EXERCISE :: Take the lines below beginning at the line that has "5: (197, 214, 31.12)" and stopping after the line that has "23: (427, 444, 154.56)", and print them exactly as they are, with no other lines.

MATERIAL PROVIDED Start Marker

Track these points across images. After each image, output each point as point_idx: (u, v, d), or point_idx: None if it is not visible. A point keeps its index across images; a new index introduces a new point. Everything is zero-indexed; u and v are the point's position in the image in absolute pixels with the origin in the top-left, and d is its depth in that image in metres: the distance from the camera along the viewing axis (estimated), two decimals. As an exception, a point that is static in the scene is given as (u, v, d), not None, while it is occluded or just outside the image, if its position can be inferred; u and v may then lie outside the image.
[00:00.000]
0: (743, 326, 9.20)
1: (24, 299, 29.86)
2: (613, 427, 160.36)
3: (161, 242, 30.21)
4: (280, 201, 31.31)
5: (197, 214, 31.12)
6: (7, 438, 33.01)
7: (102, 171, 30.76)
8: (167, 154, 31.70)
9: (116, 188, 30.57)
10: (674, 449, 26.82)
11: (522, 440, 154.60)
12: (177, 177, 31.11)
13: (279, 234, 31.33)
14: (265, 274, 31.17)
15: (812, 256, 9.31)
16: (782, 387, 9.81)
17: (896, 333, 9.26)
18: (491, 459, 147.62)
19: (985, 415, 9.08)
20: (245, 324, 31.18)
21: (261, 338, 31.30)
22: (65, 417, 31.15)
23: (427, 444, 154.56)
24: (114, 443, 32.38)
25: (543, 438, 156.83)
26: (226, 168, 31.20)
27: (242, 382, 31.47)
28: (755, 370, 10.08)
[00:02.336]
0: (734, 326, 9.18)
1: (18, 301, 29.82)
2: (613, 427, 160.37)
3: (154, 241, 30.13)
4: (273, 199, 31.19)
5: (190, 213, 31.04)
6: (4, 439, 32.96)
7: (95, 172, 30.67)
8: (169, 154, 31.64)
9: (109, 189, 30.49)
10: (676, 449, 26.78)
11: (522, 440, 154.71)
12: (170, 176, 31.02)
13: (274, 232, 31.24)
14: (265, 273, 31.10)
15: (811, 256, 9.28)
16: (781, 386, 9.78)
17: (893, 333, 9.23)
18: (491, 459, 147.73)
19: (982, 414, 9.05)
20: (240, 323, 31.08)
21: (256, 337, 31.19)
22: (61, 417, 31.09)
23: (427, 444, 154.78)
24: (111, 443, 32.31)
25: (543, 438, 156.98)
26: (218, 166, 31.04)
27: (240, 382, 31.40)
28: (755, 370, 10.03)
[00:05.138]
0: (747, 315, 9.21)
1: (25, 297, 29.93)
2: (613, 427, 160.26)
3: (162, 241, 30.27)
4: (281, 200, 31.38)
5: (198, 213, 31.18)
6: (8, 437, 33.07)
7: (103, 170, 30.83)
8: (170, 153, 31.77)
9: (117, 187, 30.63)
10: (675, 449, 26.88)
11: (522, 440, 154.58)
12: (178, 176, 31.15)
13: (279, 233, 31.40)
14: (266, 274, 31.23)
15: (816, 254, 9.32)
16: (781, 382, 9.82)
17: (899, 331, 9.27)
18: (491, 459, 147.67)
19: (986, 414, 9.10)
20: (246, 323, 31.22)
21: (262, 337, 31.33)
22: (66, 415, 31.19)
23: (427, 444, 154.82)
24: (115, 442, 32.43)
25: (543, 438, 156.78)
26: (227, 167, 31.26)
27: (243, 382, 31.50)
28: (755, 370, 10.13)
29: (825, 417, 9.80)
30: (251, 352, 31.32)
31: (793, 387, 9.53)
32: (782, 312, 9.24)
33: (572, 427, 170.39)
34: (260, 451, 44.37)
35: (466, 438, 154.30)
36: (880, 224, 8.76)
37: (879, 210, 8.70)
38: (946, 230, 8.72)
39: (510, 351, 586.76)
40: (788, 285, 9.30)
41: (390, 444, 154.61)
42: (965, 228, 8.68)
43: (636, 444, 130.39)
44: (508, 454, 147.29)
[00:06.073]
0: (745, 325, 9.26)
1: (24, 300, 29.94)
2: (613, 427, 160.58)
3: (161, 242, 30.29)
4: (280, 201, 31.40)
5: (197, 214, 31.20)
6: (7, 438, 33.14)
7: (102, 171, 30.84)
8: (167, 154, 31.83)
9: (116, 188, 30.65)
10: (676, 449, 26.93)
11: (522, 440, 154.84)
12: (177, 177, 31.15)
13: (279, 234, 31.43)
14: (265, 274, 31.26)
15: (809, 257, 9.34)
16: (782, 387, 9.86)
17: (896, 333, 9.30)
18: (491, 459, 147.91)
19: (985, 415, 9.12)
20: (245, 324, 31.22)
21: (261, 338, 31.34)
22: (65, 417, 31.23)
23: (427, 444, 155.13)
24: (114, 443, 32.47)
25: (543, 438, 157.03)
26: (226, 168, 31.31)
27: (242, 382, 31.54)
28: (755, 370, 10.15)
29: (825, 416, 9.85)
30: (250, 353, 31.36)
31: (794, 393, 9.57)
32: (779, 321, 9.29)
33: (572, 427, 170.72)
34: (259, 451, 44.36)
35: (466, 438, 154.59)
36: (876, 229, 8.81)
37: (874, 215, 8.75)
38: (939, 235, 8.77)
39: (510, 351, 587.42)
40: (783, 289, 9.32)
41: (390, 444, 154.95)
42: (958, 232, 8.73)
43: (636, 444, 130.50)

MATERIAL PROVIDED End Marker

RESULT FOR THIS TASK ::
5: (197, 214, 31.12)
6: (7, 438, 33.01)
7: (102, 171, 30.76)
8: (167, 154, 31.70)
9: (116, 188, 30.57)
10: (674, 449, 26.82)
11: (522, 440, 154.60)
12: (177, 177, 31.11)
13: (279, 234, 31.33)
14: (265, 274, 31.17)
15: (812, 256, 9.31)
16: (782, 387, 9.81)
17: (896, 333, 9.26)
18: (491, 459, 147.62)
19: (985, 415, 9.08)
20: (245, 324, 31.18)
21: (261, 338, 31.30)
22: (65, 417, 31.15)
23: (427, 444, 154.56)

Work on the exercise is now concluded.